- Task statement
Sort through the material below and copy each line with "Standard".

- Raw data
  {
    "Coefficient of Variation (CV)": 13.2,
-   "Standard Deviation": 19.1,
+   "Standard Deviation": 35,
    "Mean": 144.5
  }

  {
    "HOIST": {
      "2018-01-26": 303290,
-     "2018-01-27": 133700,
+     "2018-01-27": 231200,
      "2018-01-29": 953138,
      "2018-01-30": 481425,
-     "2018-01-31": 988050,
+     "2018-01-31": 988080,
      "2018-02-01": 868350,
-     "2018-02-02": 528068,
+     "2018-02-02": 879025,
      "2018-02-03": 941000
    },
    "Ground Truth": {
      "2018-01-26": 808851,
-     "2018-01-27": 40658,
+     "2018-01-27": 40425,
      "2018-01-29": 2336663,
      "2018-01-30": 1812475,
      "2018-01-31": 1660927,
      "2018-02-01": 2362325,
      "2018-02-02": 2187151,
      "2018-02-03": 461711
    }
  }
--
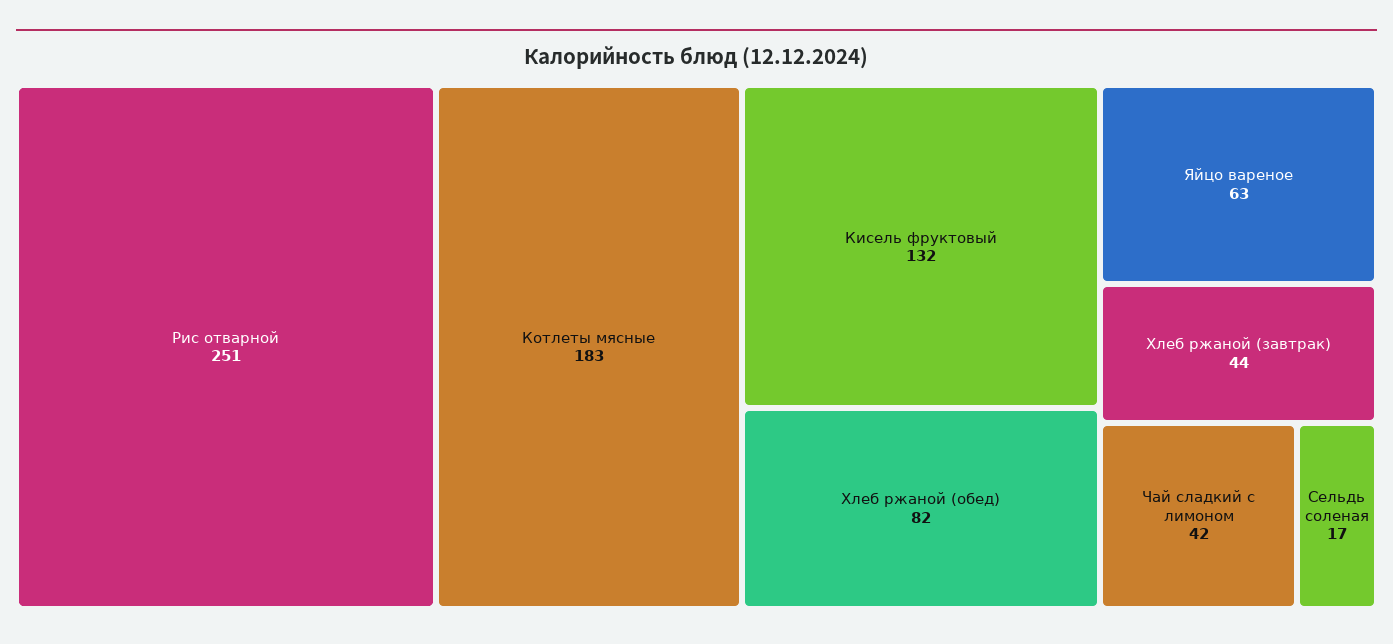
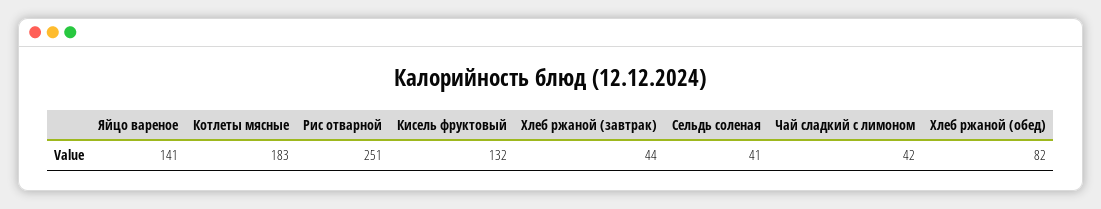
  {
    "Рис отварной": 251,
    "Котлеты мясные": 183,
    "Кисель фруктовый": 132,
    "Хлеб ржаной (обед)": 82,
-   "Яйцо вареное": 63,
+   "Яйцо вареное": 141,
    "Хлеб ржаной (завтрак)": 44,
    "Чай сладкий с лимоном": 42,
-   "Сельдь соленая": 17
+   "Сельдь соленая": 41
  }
* * *
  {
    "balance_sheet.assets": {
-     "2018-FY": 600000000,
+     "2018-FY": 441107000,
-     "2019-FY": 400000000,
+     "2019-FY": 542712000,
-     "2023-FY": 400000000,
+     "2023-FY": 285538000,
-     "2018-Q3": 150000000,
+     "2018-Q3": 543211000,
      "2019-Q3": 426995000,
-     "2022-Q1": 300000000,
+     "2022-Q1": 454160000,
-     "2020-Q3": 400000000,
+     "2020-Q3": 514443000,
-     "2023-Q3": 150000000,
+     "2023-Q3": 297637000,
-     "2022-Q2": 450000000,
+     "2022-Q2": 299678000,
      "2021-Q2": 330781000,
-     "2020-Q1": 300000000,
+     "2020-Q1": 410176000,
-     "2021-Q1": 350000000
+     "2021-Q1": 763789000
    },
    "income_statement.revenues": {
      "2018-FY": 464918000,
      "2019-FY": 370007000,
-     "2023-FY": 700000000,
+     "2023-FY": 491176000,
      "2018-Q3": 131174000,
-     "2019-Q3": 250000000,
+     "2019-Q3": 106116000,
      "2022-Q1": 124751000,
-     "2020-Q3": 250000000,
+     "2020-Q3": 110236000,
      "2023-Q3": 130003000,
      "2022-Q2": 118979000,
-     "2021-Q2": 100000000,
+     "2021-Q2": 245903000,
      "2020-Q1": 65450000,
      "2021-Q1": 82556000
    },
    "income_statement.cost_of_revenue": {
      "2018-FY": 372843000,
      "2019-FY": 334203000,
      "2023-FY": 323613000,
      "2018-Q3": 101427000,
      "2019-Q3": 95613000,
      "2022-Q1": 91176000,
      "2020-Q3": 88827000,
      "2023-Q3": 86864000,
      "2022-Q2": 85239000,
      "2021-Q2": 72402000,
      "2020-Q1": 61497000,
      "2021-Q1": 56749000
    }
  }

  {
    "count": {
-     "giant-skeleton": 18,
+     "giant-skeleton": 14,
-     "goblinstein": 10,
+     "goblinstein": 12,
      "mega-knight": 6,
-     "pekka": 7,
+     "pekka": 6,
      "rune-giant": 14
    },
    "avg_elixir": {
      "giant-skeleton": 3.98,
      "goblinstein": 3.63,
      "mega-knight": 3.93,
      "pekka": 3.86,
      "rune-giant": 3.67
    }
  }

- Output for this task
-   "Standard Deviation": 19.1,
+   "Standard Deviation": 35,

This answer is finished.